The framework applies to any company or foreign entity operating in the States or using goods or services originating from there. It lays out what the OFAC considers critical: management commitment, risk assessment, internal control, testing and auditing, and training.
OFAC says the commitment of senior management is crucial, and senior managers should promote culture compliance throughout their organizations.
A risk assessment should include a comprehensive review of the organization, noting its points of contact with the outside world, and regularly take full account of any potential risks. Internal control should ensure that the organization can quickly adapt to the changes issued by OFAC.
The guidance outlines how OFAC will incorporate these components into its assessment and investigation of apparent violations. The document also includes an appendix that provides a brief analysis of the root causes of apparent violations of the U.S. economic and trade sanctions regime identified by OFAC during its investigation.
OFAC points out that each SCP will vary depending on the size, location, product, and type of customer of the company, but these five key components should be the basis for an effective program.
Rebecca Devaney, a compliance expert, said: "The approach to preventing misconduct is risk-based and the principles in the program can be used to reduce the risk of a wider range of corporate crime." The principles are the same as from those set out in the DOJ's guidance on appropriate procedures for preventing bribery.

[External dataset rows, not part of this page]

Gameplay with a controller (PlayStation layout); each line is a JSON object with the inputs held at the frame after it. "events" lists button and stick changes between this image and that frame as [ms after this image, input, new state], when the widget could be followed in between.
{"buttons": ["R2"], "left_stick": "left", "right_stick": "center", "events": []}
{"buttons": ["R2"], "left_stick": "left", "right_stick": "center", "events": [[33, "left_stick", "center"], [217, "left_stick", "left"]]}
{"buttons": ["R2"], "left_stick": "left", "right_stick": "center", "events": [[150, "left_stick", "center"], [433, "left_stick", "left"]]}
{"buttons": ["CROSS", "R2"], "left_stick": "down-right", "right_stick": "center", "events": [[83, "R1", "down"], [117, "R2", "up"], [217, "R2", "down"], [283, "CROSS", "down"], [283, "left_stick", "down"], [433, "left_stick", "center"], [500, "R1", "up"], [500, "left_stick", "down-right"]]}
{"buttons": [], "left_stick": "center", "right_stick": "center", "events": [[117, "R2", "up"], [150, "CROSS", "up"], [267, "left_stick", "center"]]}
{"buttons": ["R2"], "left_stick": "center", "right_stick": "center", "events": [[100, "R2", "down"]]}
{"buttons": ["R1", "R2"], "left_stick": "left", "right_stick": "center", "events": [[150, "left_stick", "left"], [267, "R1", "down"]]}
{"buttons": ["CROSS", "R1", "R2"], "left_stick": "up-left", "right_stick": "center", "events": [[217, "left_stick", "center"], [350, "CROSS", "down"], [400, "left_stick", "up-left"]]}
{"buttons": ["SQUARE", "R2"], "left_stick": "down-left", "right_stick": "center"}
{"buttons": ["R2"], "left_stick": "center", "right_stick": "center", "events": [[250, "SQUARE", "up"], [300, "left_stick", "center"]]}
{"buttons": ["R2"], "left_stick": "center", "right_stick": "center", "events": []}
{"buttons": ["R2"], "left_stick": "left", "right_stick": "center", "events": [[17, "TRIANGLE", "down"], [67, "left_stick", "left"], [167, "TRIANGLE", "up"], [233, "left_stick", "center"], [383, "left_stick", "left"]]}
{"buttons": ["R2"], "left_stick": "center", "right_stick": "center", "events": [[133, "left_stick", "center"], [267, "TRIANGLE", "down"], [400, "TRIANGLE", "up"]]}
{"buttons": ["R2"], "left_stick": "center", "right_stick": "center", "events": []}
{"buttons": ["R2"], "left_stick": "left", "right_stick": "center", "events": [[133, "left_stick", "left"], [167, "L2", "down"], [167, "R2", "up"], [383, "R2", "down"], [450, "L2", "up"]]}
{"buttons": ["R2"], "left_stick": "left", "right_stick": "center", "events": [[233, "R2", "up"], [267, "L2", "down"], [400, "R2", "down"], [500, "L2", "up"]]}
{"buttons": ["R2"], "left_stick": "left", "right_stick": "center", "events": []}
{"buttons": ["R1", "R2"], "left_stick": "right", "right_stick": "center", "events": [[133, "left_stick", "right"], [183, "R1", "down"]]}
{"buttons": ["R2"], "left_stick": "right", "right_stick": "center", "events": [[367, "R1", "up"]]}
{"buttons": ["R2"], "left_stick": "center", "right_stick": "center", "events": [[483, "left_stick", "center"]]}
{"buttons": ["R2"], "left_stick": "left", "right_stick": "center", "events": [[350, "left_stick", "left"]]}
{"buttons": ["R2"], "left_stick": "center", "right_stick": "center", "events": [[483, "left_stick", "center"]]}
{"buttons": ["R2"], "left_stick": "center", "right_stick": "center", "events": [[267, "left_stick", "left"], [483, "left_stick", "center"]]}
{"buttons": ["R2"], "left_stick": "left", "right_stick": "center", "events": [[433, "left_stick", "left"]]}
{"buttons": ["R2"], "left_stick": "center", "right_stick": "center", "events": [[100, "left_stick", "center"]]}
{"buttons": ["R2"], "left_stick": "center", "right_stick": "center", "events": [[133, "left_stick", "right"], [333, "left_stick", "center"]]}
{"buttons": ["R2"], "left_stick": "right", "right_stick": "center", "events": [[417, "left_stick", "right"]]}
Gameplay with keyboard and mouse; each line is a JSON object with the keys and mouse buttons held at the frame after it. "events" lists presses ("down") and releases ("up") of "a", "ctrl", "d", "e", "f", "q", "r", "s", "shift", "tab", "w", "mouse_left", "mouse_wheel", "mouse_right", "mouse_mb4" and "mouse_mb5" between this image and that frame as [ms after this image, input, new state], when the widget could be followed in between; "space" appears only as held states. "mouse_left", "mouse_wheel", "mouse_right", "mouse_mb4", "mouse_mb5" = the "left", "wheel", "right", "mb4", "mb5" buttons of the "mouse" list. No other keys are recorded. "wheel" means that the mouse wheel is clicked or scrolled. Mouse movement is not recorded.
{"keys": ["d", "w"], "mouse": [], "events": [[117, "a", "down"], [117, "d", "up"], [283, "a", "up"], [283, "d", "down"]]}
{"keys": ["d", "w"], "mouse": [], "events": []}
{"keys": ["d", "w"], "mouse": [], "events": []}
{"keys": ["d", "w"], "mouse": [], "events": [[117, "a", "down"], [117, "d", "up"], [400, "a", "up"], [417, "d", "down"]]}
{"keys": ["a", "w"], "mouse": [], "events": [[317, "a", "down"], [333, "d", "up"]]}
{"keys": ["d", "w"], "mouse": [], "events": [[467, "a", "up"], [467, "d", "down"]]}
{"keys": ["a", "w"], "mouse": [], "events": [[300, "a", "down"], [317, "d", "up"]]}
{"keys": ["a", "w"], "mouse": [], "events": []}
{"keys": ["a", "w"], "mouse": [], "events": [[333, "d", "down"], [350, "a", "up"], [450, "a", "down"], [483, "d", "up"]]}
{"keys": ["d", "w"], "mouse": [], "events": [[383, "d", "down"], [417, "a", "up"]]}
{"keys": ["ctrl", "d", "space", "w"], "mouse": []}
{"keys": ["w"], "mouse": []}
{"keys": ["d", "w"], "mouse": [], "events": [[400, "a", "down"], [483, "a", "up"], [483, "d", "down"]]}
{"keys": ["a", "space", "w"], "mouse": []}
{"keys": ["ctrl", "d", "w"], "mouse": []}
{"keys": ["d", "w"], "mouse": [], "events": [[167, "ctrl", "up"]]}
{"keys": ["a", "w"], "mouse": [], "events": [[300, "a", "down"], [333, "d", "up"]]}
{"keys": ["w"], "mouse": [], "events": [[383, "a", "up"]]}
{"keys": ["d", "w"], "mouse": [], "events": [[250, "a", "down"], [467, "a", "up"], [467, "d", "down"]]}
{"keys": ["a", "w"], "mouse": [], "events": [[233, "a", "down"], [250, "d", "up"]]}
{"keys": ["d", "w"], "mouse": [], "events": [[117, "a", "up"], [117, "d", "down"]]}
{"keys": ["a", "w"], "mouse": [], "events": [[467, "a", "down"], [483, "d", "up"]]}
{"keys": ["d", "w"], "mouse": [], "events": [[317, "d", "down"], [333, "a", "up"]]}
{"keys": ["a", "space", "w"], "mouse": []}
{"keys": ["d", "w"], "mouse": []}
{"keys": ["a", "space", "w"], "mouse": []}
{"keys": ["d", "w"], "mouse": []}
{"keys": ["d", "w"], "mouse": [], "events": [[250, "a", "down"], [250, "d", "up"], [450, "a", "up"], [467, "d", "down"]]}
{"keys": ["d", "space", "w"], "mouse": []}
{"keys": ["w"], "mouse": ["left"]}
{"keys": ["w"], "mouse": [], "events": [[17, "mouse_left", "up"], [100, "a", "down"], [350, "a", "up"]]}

"SCP not only reduces the risk of sanctifying a crime, but also reduces the level of punishment that law enforcement will impose. OFAC says it will consider whether SCP exists at the time of any breach in the enforcement process, and if there is a valid SCP in the company, this may reduce the civil penalty," noted Devaney.
OFAC said it can also use the presence of a valid SCP at the time of an apparent breach as a factor in whether the case is considered "egregious".
In addition, the guidance lists the root causes of past SCP failures and defects based on OFAC's previous enforcement actions. It is reported that these contents can help enterprises establish or update their SCP.
The root causes of failures and defects in the SCP include the lack of a formal SCP, misunderstanding of the OFAC regulations, improper due diligence, and the use of the U.S. financial system for transactions involving sanctioned countries.